The Box is an unremarkable wooden box. It lacks finish, and it is old, though not too old. It has a latch, but unless the current owner has locked it, it doesn't have a lock. In settings where characters can detect magic, the thing oozes magic. Though it looks unremarkable, astute observers might note that odd things happen in the vicinity of the Box, though they are never explicitly connected to the Box.
The Box only has one power: it contains knowledge. Whether it forms a gate to some Other place, or whether it physically contains this knowledge, the bottom line is that the Box holds the keys to personal enlightenment. Unfortunately, the human mind wasn't meant to hold all this knowledge, and that means that there's a consequence to all this knowledge: madness.

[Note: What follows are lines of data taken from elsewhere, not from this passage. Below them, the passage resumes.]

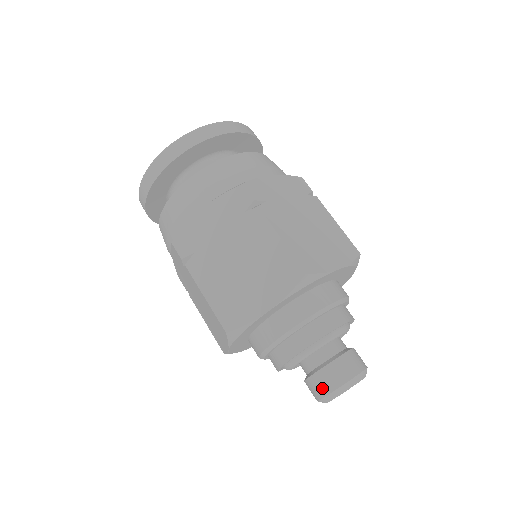
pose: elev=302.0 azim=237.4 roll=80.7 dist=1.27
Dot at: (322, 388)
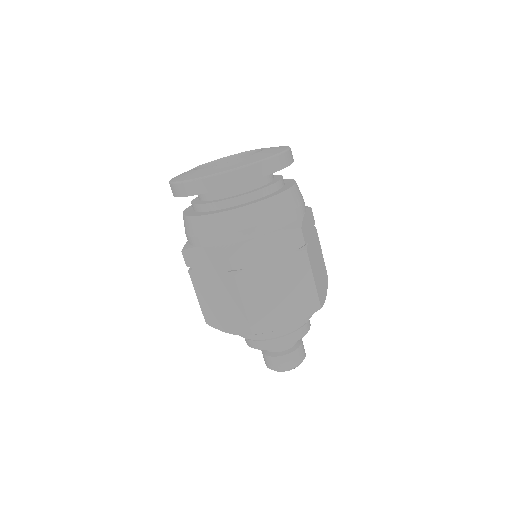
Dot at: (282, 366)
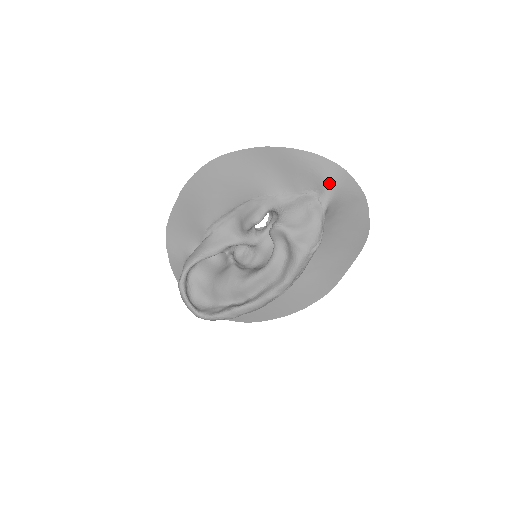
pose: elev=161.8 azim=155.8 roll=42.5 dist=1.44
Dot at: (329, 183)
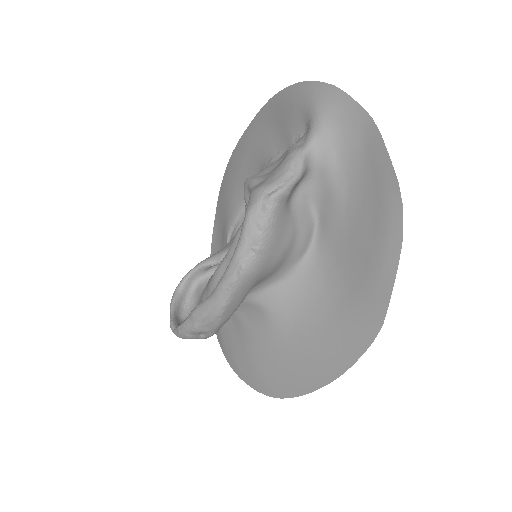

In game terms, the Box confers experience points while prompting insanity in the user. How this works depends on the game system. If the character spends a round (somewhere in the five second range or so) looking in the Box, that character gains some experience (a point or two in systems that award individual experience points, a skill check or the like in systems that use skill checks as development, or maybe the equivalent experience to a monster of the character's level in level-based systems; basically the amount one could reasonably expect for a minimum session's work). However, if the character spends that round looking in the Box, he risks madness. Since not all games detail madness, how this works is up to the Game Master. In games like Call of Cthulhu, Deadlands, Unknown Armies, and World of Darkness, the madness rules already in place should suffice. Games like D&D typically don't have a default madness system, so the Game Master may have to improvise (settings like Ravenloft, Call of Cthulhu d20, and others typically do include some rules for measuring a character's mental state). In any case, the power to become a better character should come with the penalty of becoming a gibbering wreck as the secrets of the universe blast the character's mind.
Note that the Game Master may grant other appropriate benefits (perhaps the character learns a spell or the location of an important item) as well as appropriate penalties (perhaps the events are so shocking that the character becomes deformed or gains some other genre-appropriate flaw).